>>>

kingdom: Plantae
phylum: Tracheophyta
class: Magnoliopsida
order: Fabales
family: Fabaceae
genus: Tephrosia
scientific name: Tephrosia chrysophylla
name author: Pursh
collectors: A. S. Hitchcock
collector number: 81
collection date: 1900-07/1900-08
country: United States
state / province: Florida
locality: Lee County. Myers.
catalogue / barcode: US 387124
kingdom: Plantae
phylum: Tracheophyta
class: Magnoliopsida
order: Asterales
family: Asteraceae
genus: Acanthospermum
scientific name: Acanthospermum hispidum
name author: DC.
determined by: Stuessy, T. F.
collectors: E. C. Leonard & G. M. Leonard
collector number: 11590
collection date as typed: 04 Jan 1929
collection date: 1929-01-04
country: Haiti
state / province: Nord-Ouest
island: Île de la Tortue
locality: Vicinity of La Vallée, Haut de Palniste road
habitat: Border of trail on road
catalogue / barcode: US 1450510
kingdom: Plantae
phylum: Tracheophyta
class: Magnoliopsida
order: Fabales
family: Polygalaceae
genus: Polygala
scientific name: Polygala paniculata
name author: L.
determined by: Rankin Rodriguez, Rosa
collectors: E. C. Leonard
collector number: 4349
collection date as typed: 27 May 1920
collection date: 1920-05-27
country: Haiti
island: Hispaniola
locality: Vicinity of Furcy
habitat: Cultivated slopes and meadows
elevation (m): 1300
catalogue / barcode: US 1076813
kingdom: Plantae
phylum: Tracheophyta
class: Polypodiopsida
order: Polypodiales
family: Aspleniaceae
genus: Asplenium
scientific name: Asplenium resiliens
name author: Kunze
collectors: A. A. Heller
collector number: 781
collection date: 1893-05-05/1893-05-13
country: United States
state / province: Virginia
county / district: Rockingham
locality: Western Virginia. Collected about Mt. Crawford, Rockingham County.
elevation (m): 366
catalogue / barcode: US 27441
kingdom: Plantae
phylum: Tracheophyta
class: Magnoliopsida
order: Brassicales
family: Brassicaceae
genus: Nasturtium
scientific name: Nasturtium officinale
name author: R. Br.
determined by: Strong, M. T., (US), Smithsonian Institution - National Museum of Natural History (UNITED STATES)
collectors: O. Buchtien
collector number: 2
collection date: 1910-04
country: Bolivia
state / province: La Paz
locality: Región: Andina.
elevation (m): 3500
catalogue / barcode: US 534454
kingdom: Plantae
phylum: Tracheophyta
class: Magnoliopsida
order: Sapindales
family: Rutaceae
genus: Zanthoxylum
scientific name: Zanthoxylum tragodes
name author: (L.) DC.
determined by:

<<<

_Goal:_
Reproduce the entire listing above, line by line, with every character unchanged.

_Solution to the problem:_
kingdom: Plantae
phylum: Tracheophyta
class: Magnoliopsida
order: Fabales
family: Fabaceae
genus: Tephrosia
scientific name: Tephrosia chrysophylla
name author: Pursh
collectors: A. S. Hitchcock
collector number: 81
collection date: 1900-07/1900-08
country: United States
state / province: Florida
locality: Lee County. Myers.
catalogue / barcode: US 387124
kingdom: Plantae
phylum: Tracheophyta
class: Magnoliopsida
order: Asterales
family: Asteraceae
genus: Acanthospermum
scientific name: Acanthospermum hispidum
name author: DC.
determined by: Stuessy, T. F.
collectors: E. C. Leonard & G. M. Leonard
collector number: 11590
collection date as typed: 04 Jan 1929
collection date: 1929-01-04
country: Haiti
state / province: Nord-Ouest
island: Île de la Tortue
locality: Vicinity of La Vallée, Haut de Palniste road
habitat: Border of trail on road
catalogue / barcode: US 1450510
kingdom: Plantae
phylum: Tracheophyta
class: Magnoliopsida
order: Fabales
family: Polygalaceae
genus: Polygala
scientific name: Polygala paniculata
name author: L.
determined by: Rankin Rodriguez, Rosa
collectors: E. C. Leonard
collector number: 4349
collection date as typed: 27 May 1920
collection date: 1920-05-27
country: Haiti
island: Hispaniola
locality: Vicinity of Furcy
habitat: Cultivated slopes and meadows
elevation (m): 1300
catalogue / barcode: US 1076813
kingdom: Plantae
phylum: Tracheophyta
class: Polypodiopsida
order: Polypodiales
family: Aspleniaceae
genus: Asplenium
scientific name: Asplenium resiliens
name author: Kunze
collectors: A. A. Heller
collector number: 781
collection date: 1893-05-05/1893-05-13
country: United States
state / province: Virginia
county / district: Rockingham
locality: Western Virginia. Collected about Mt. Crawford, Rockingham County.
elevation (m): 366
catalogue / barcode: US 27441
kingdom: Plantae
phylum: Tracheophyta
class: Magnoliopsida
order: Brassicales
family: Brassicaceae
genus: Nasturtium
scientific name: Nasturtium officinale
name author: R. Br.
determined by: Strong, M. T., (US), Smithsonian Institution - National Museum of Natural History (UNITED STATES)
collectors: O. Buchtien
collector number: 2
collection date: 1910-04
country: Bolivia
state / province: La Paz
locality: Región: Andina.
elevation (m): 3500
catalogue / barcode: US 534454
kingdom: Plantae
phylum: Tracheophyta
class: Magnoliopsida
order: Sapindales
family: Rutaceae
genus: Zanthoxylum
scientific name: Zanthoxylum tragodes
name author: (L.) DC.
determined by:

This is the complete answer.